QUOTED TEXT:
[BEGIN]

Pauline Oliveros jamming in johannesburg

Well, I started my festival day by attending a workshop called The Expanded Instrument System, with electronic music pioneer Pauline Oliveros. For a frame of reference? She’s worked with the likes of David Tudor, Philip Glass, and John Cage in her time, and one of her favorite compositions involved 10 water bottle players, and 5 apple box players, in the sixties. Pauline was experimenting with loops, reverbs and delay well before most working musicians were born. At this workshop she told us a bit about her philosphies and styles, and used some software she’s been developing (shareware!) in Max/MSP.

And the coolest part? She’s extremely maternal and playful. When asked about musicians who dislike their sounds being changed so much, she simply responded, “Well, that’s ok. You either wanna play with me or you don’t. There’s room for more sandboxes.” When asked about non-musicans and how they work with her sounds, she said, “Well, after a while, people start to listen,” implying that when people listen, it’s the first step towards collaboration, play, making music and they can even “begin to improvise” their performance, represented sonically.

[END]

DATA SECTION:
[BEGIN]

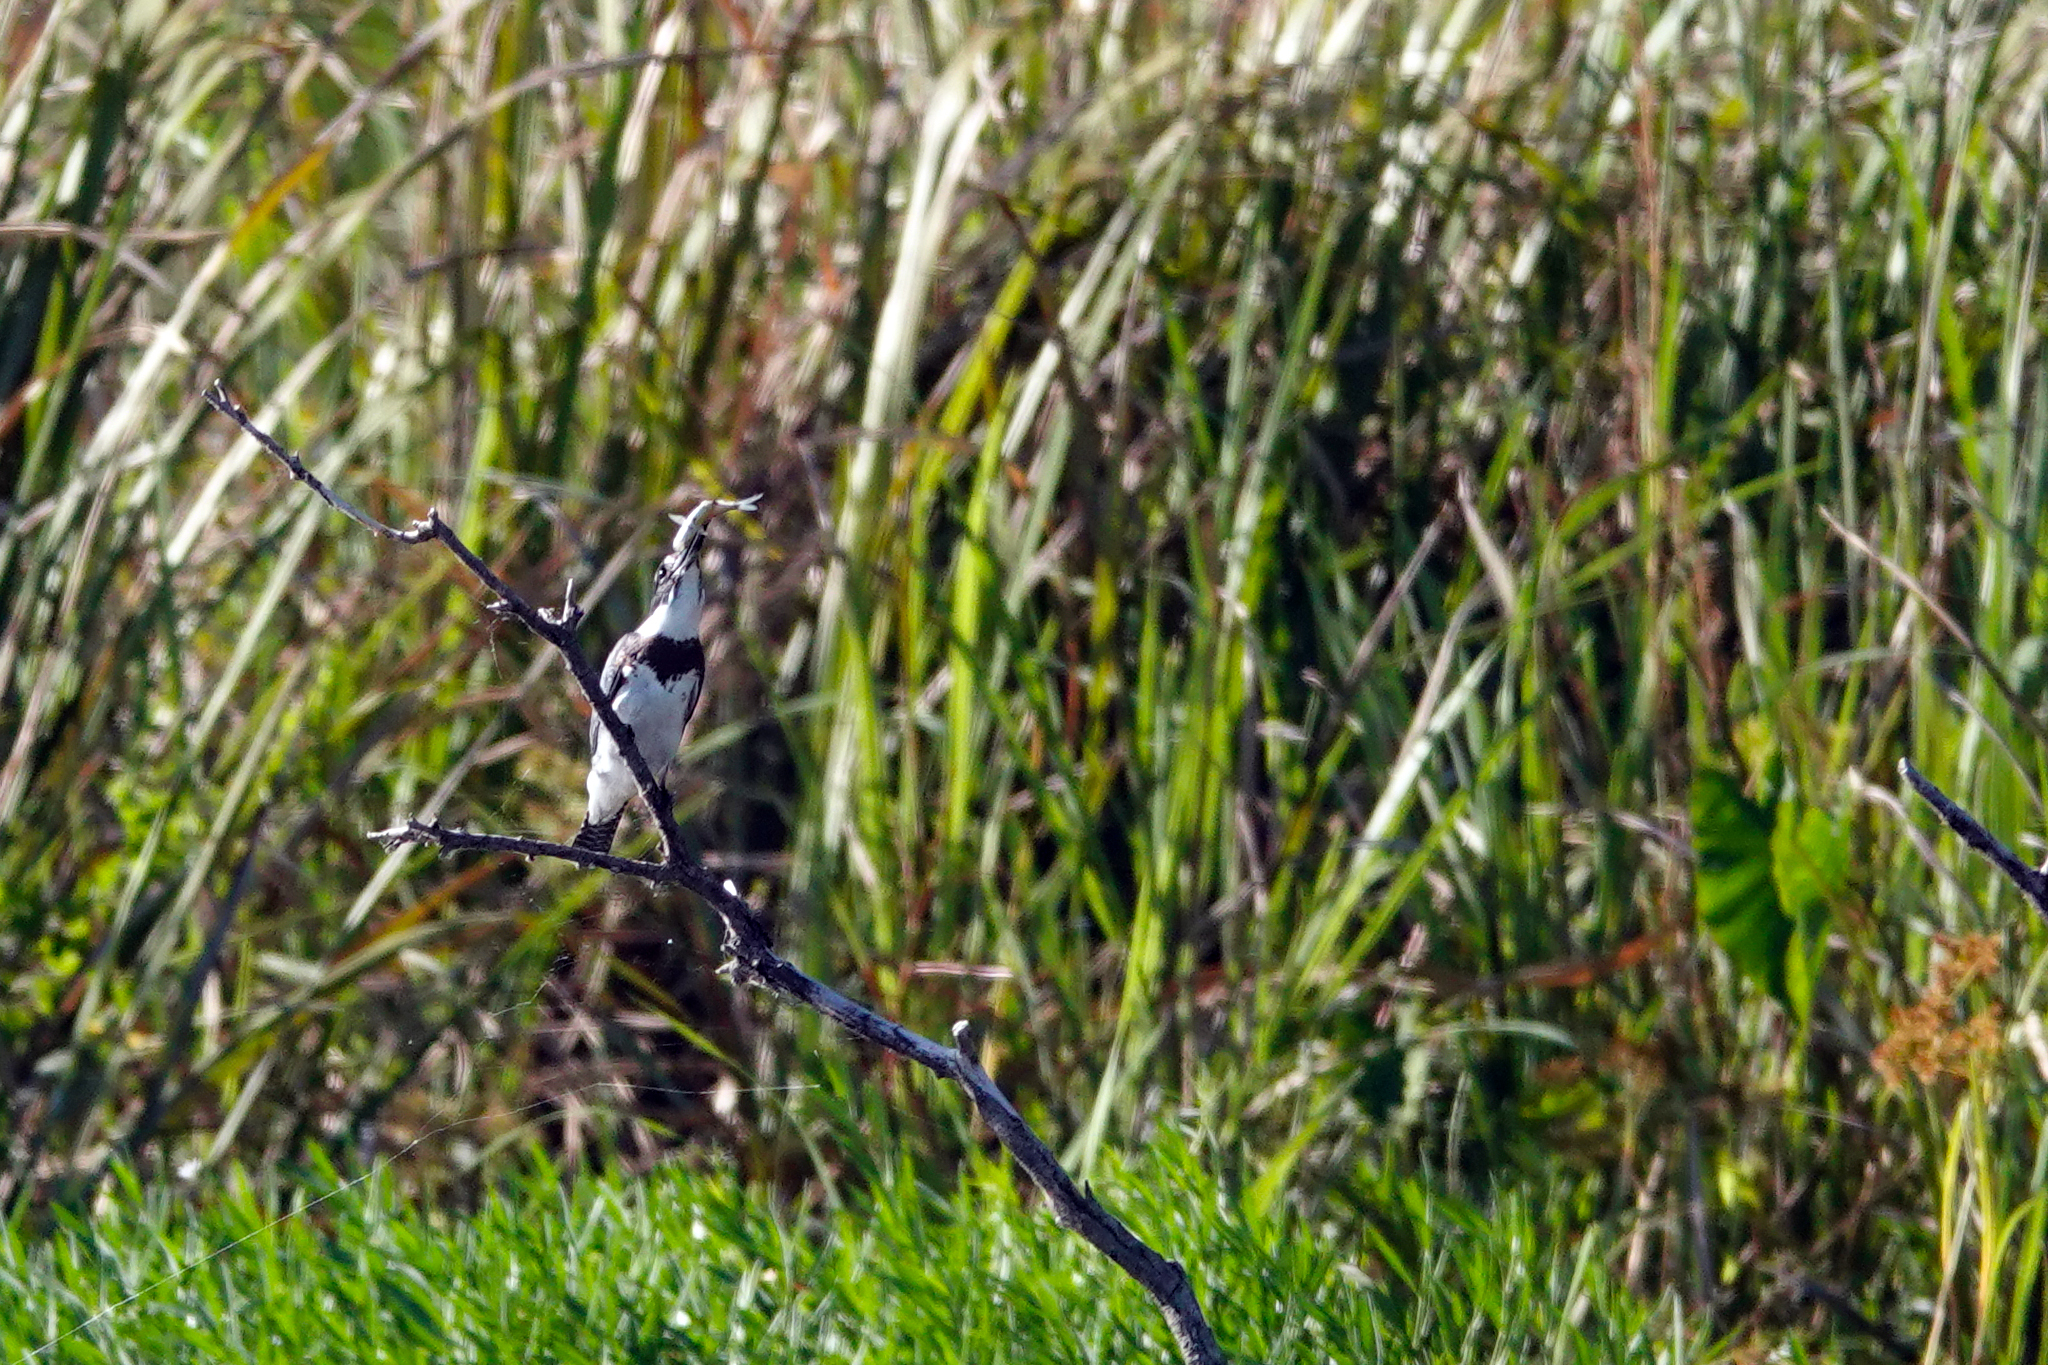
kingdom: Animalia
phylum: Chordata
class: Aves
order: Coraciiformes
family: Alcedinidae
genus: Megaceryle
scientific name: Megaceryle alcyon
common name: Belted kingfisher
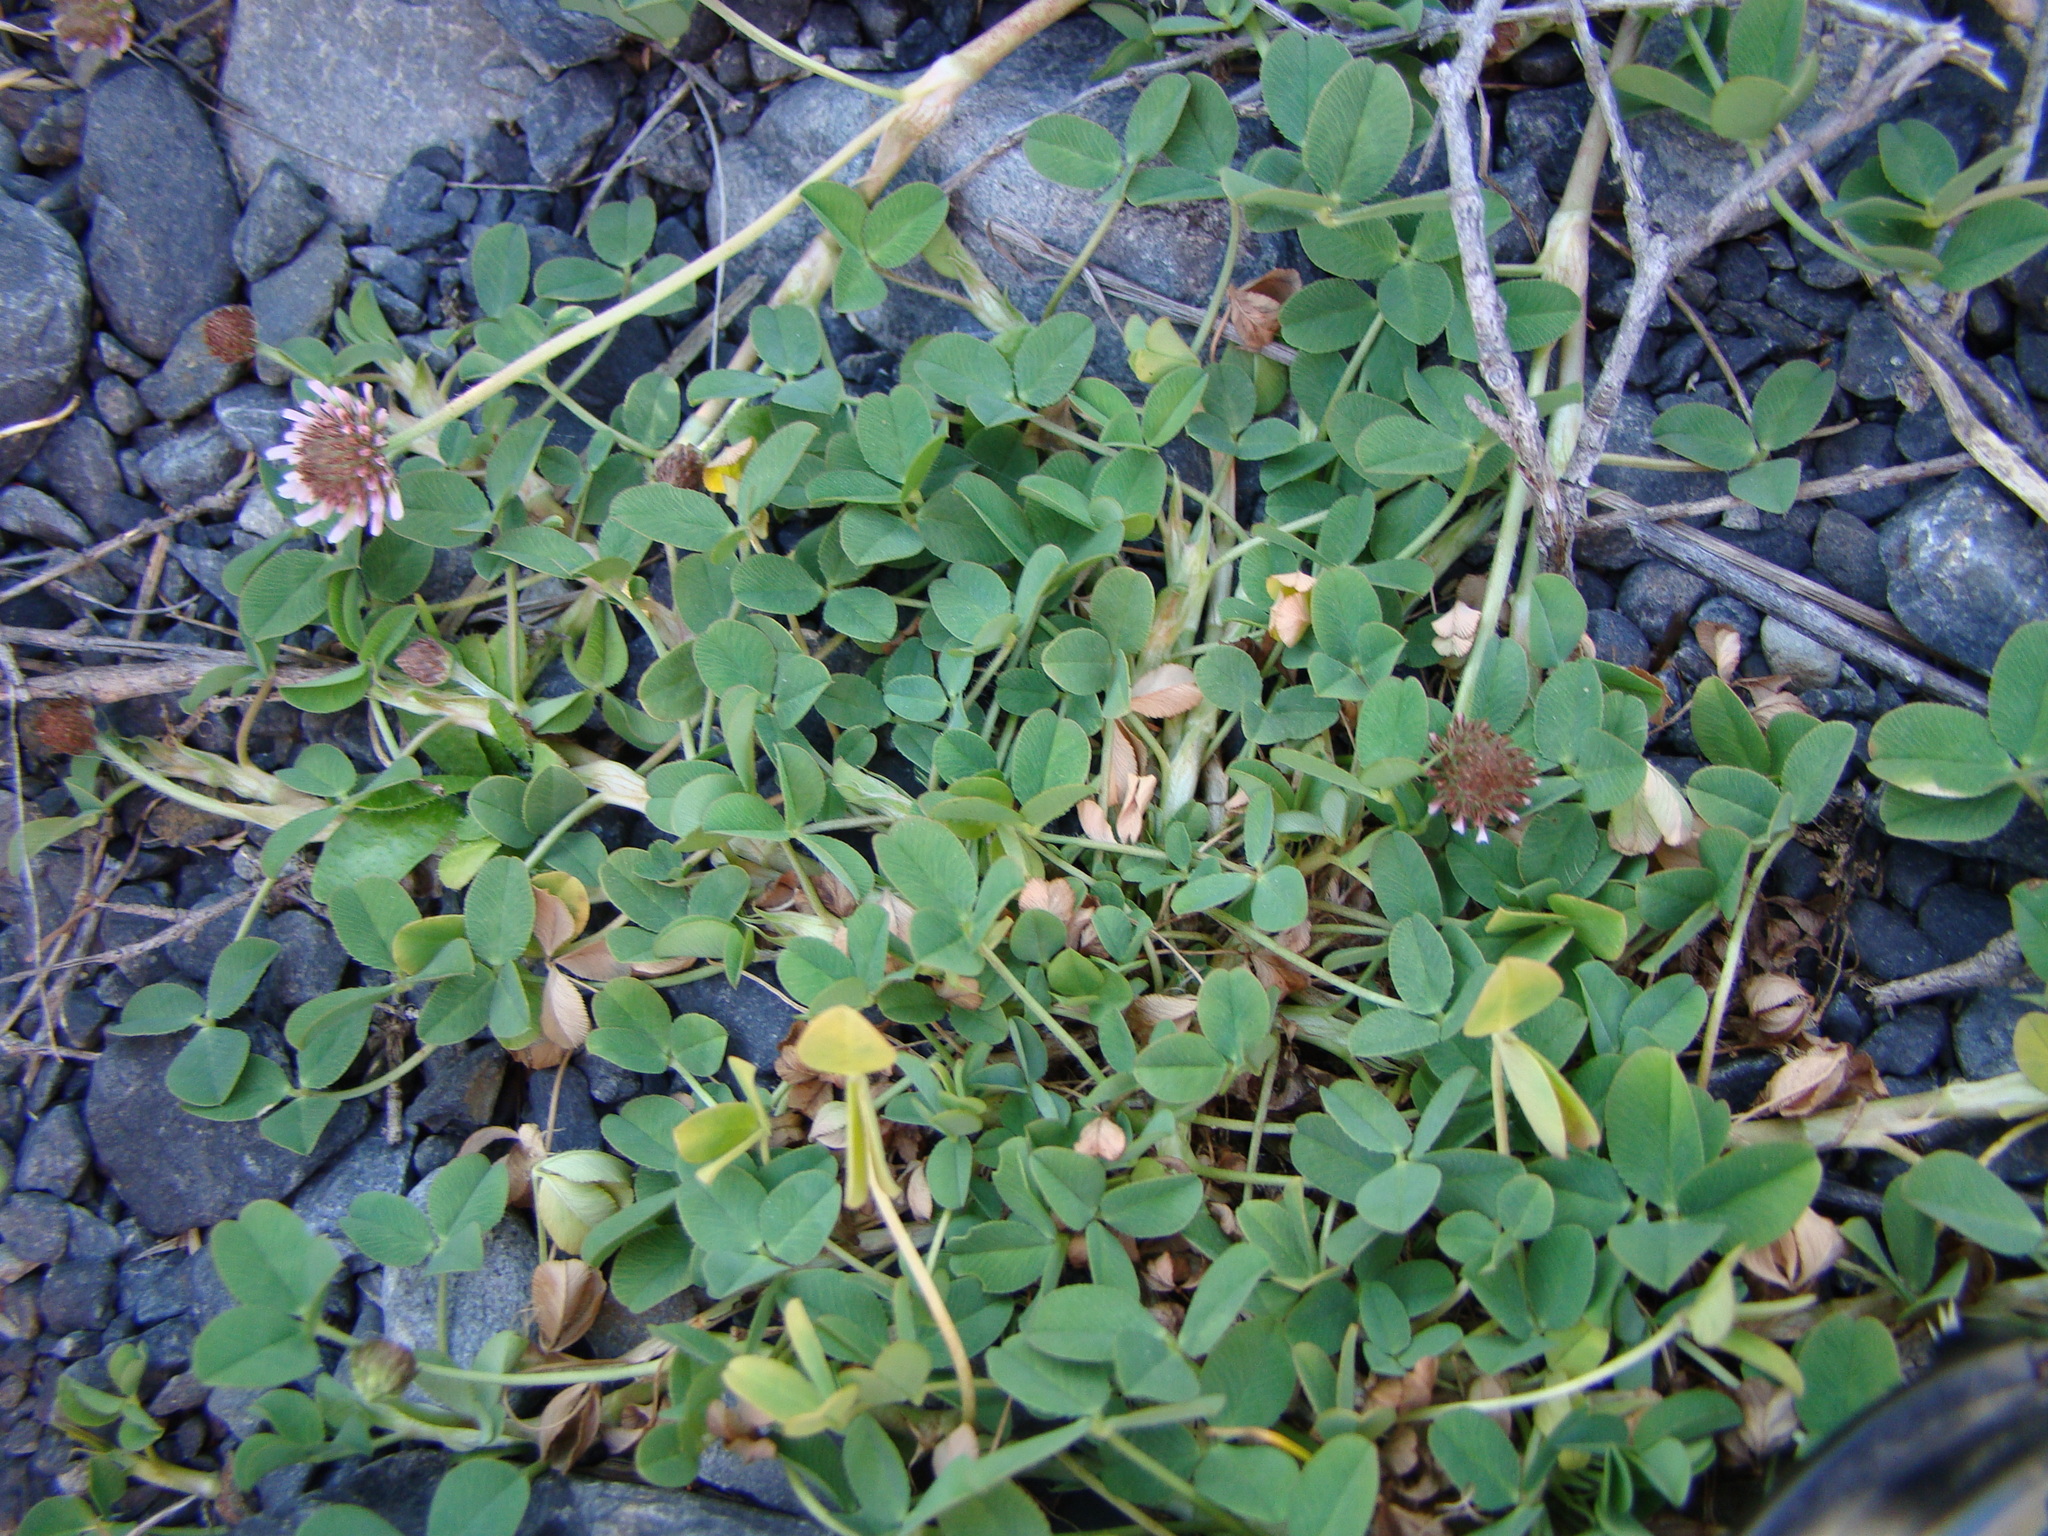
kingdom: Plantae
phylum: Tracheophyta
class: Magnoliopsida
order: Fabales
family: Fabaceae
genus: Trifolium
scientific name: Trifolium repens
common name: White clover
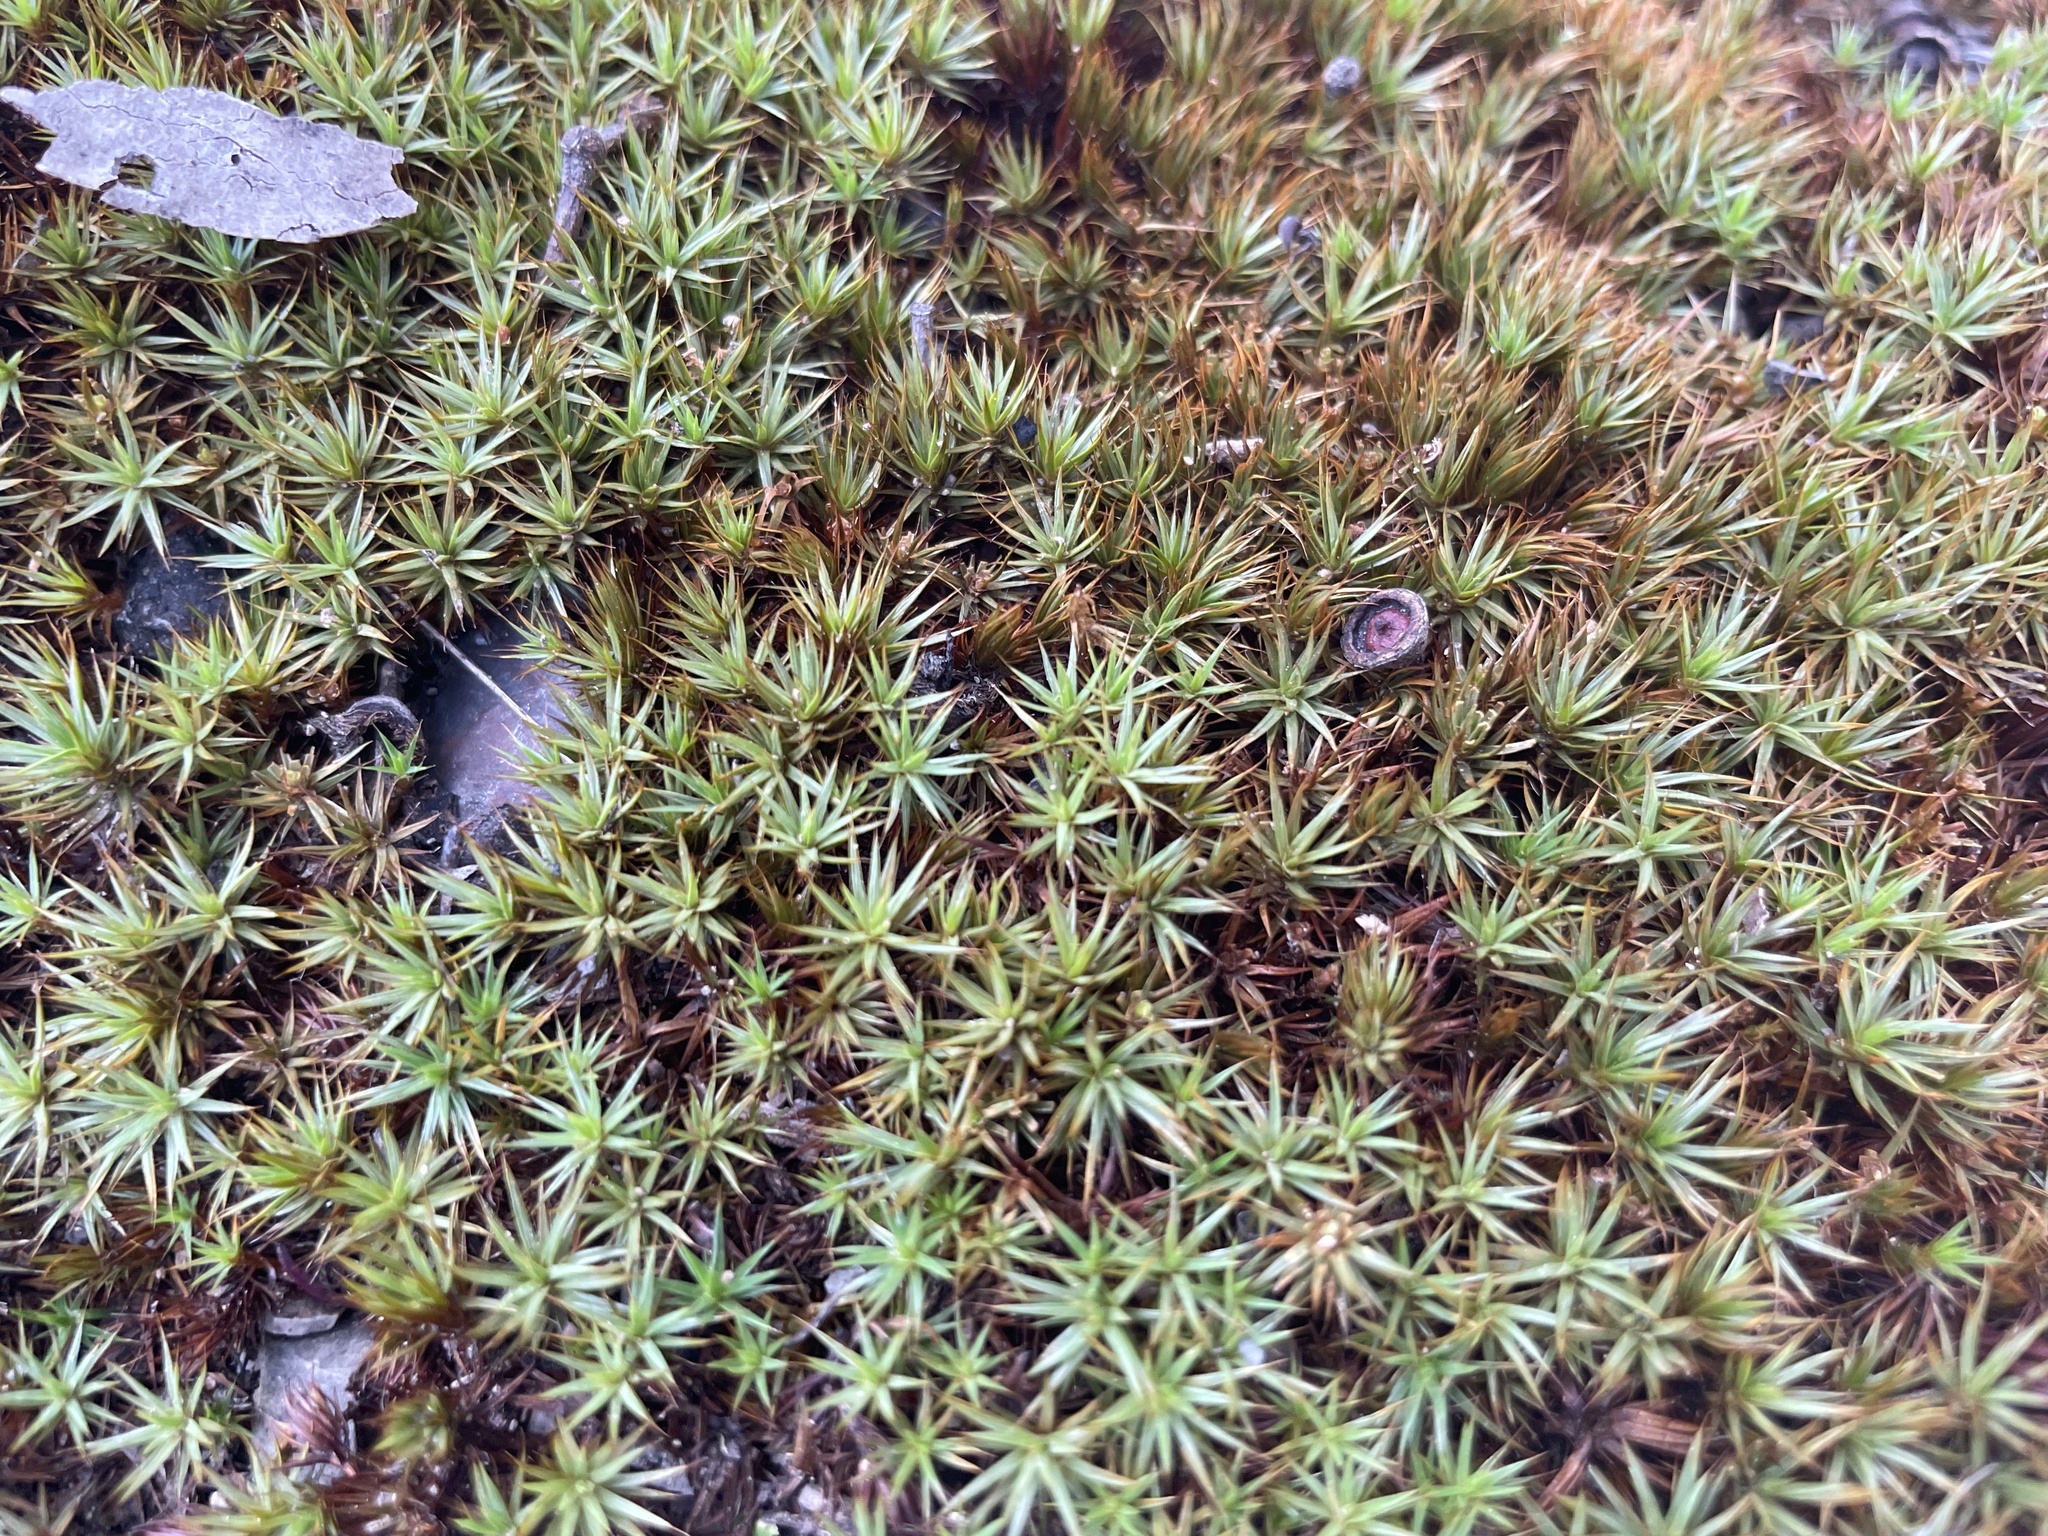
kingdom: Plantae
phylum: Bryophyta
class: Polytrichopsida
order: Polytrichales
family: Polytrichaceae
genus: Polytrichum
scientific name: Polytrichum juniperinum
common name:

[END]

EXERCISE 1: In the text about the Pauline Oliveros workshop, what was the workshop called?
EXERCISE 2: Set down everything in the text about the Pauline Oliveros workshop from "Pauline Oliveros jamming" down to "(shareware!) in Max/MSP.".
EXERCISE 3: List the people the text about the Pauline Oliveros workshop names as having worked with her.
The rows have no connection to the text about the Pauline Oliveros workshop.

TASK SOLUTION 1: The Expanded Instrument System.

TASK SOLUTION 2:
Pauline Oliveros jamming in johannesburg

Well, I started my festival day by attending a workshop called The Expanded Instrument System, with electronic music pioneer Pauline Oliveros. For a frame of reference? She’s worked with the likes of David Tudor, Philip Glass, and John Cage in her time, and one of her favorite compositions involved 10 water bottle players, and 5 apple box players, in the sixties. Pauline was experimenting with loops, reverbs and delay well before most working musicians were born. At this workshop she told us a bit about her philosphies and styles, and used some software she’s been developing (shareware!) in Max/MSP.

TASK SOLUTION 3: David Tudor, Philip Glass, John Cage